In an appearance Sunday on CNN’s “State of the Union,” Sen. Lindsey O. Graham (R-S.C.) called Hagel’s selection an “in-your-face nomination.”

But Senate Minority Leader Mitch McConnell (R-Ky.) said Hagel’s record would be given a fair shake in the Senate if he is nominated. McConnell stopped short of saying whether he would support his former colleague.

“He’s certainly been outspoken in foreign policy and defense over the years,” McConnell said on ABC’s “This Week.” He added: “The question we’ll be answering, if he’s the nominee, is: Do his views make sense for that particular job? I think he ought to be given a fair hearing, like any other nominee.

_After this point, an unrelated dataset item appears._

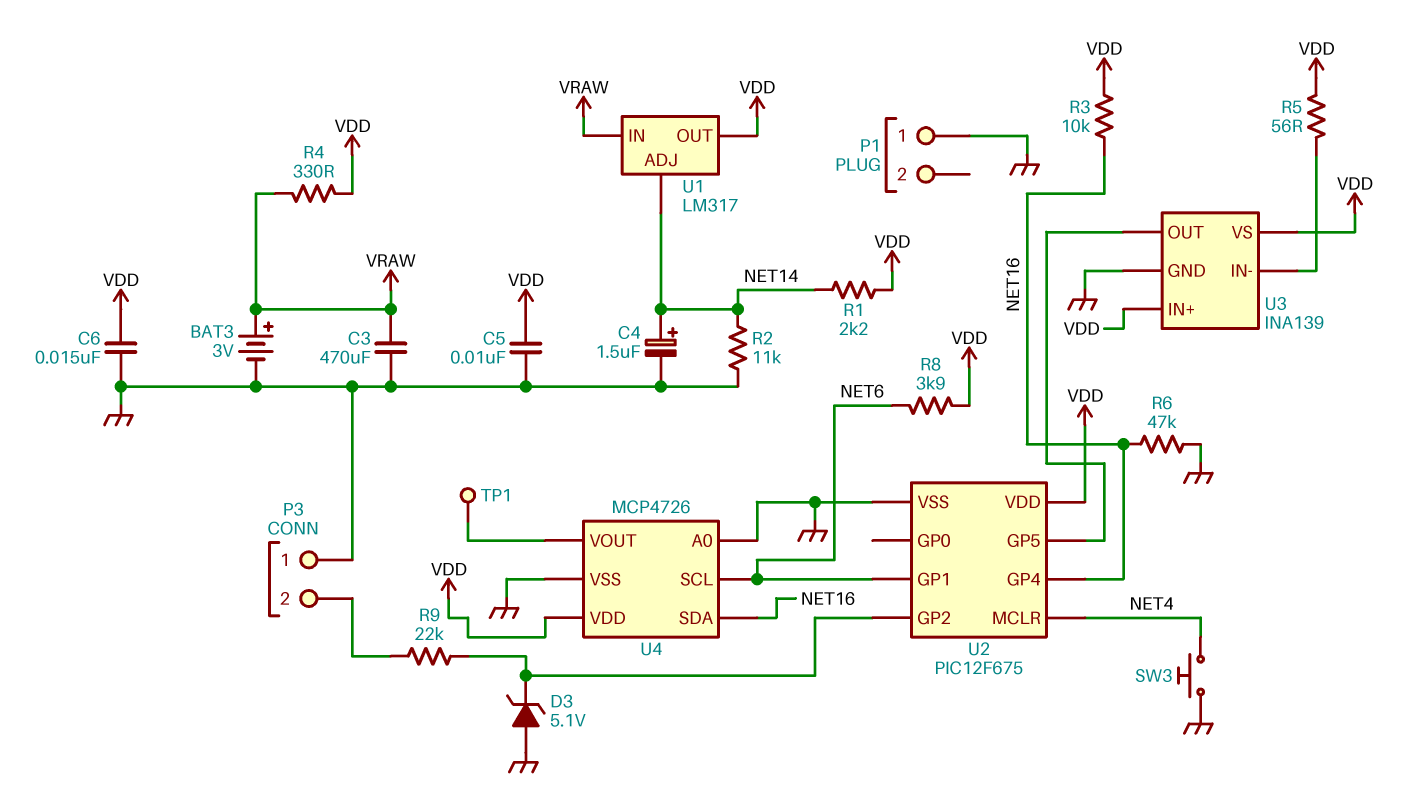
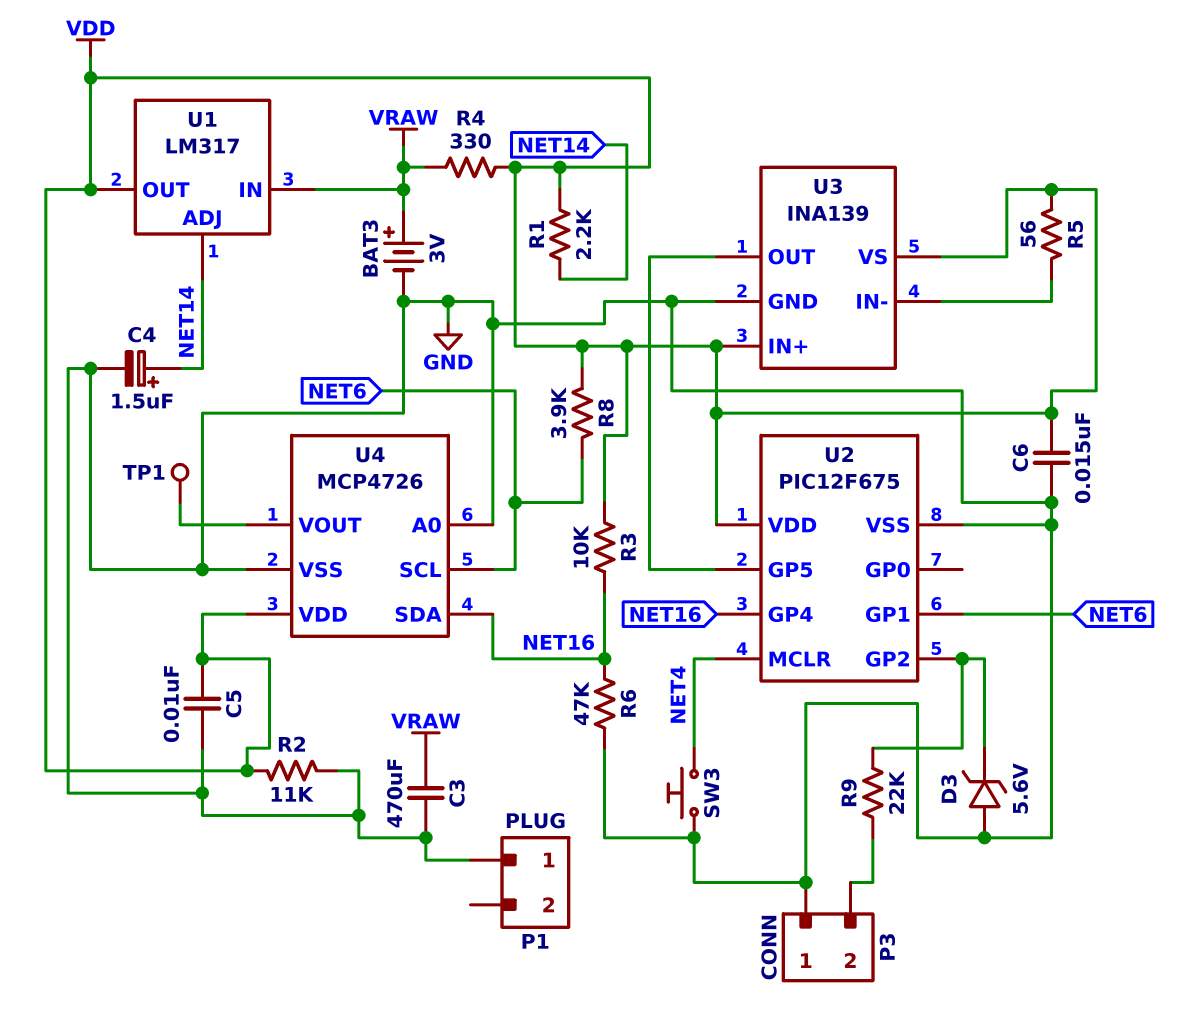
D3: zener 5.1V (A GND, K U2/GP2) -> zener 5.6V (A GND, K U2/GP2)
R2: 11k (GND, NET14) -> 11k (GND, VDD)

And he will be.”

The Hagel nomination will begin what White House officials have said will probably be a busy week of announcements about who will fill Obama’s second-term Cabinet and senior staff positions.

The president returned Sunday from a curtailed holiday in Hawaii and will begin making final personnel decisions that were delayed by the year-end negotiations with Congress over taxes and spending cuts.


Foreign-policy tussle

Despite the opposition to a Hagel nomination that has arisen on Capitol Hill, a senior administration official said Sunday that the White House expects him to receive the support of Democrats, as well as many Republicans who served with him.

“Having a name floated and having one officially put forward are two different things,” the official said.

Hagel, who was twice awarded the Purple Heart for wounds suffered in Vietnam, served in the U.S. Senate for two terms, ending in 2009.

He was an outspoken and often-independent voice as a member of the Senate Foreign Relations Committee, breaking with many in his party to sharply criticize the management of the Iraq war after he initially supported the U.S.-led invasion.

“A lot of Republican opposition is rooted in the fact that he left his party on Iraq,” the senior administration official said. “And we think it will be very hard for Republicans to stand up and be able to say that they oppose someone who was against a war that most Americans think was a horrible idea.”